Stan and Kent Blunier harvest an area field / photo credit: Joy Blunier.

FORREST – A combine hydraulic malfunction pushed back Kent Blunier’s harvest slightly but he is still ahead of schedule compared to last year.

The area grower who farms with his father, Stan, is not terribly disappointed with yields this season.

“Given the year, everything was okay. In a lot of situations, we just ran out of water,” Blunier told The Central Illinois Farm Network over the weekend.

Blunier said his fields missed out on much measurable rainfall during July, August and early September which likely had an impact on crop development. One of his fields did experience hail damage from summer storms.

“Ours was not as extensive as some neighbors that weren’t too far from us.”
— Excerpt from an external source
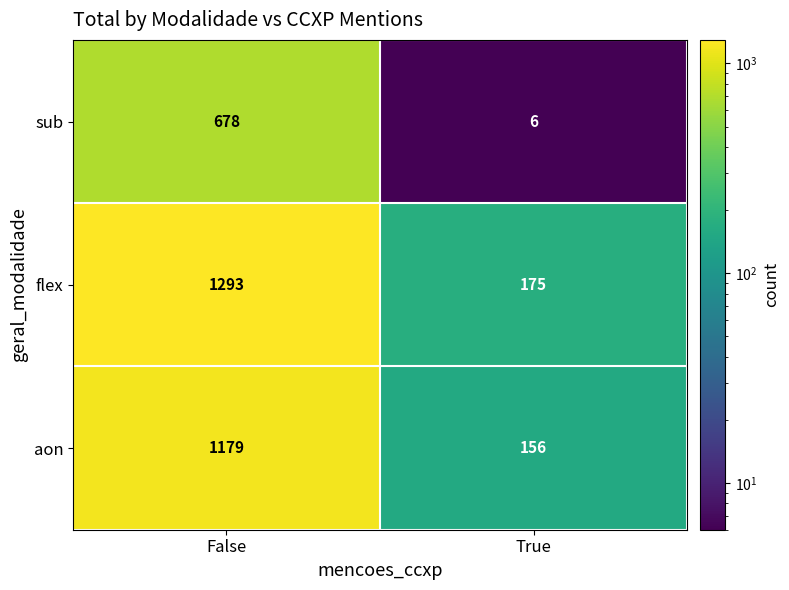

Which series changed the most between False and True?

flex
The idea of being finished with harvest by Halloween is something foreign to Blunier. There have been years when they are just starting around this time or had just wrapped-up corn. Blunier started on his manure work as they have the better part of a million gallons to apply.

“We tend to go a little bit later on that in the evenings especially when we are right by our house,” Blunier explained.

Before fall is over, the Bluniers hope to do some spraying, waterway work and tillage.

Gibson City farmer Greg Kerber has been enjoying the long stretch of dry weather which helped move his harvest along during the first half of October. He had very few breakdowns and took time to clean out equipment for seed beans. There have certainly been no issues hauling grain to the elevator either.

“The elevator has been doing an outstanding job and I think everybody has really been on their game this fall,” Kerber said.

Kerber notes his crops are not record breaking this year but given the dry August we experienced, he thinks it is as good as we could have expected. Kerber would still like to level off tile lines and apply anhydrous before cleaning all of the equipment and putting it away for another year.

He hopes everyone stays safe for the rest of harvest.

“Fields are disappearing at a pretty rapid rate and I think (harvest) should be wrapped-up earlier than last year and we can get on with some enjoyable holiday seasons,” Kerber adds.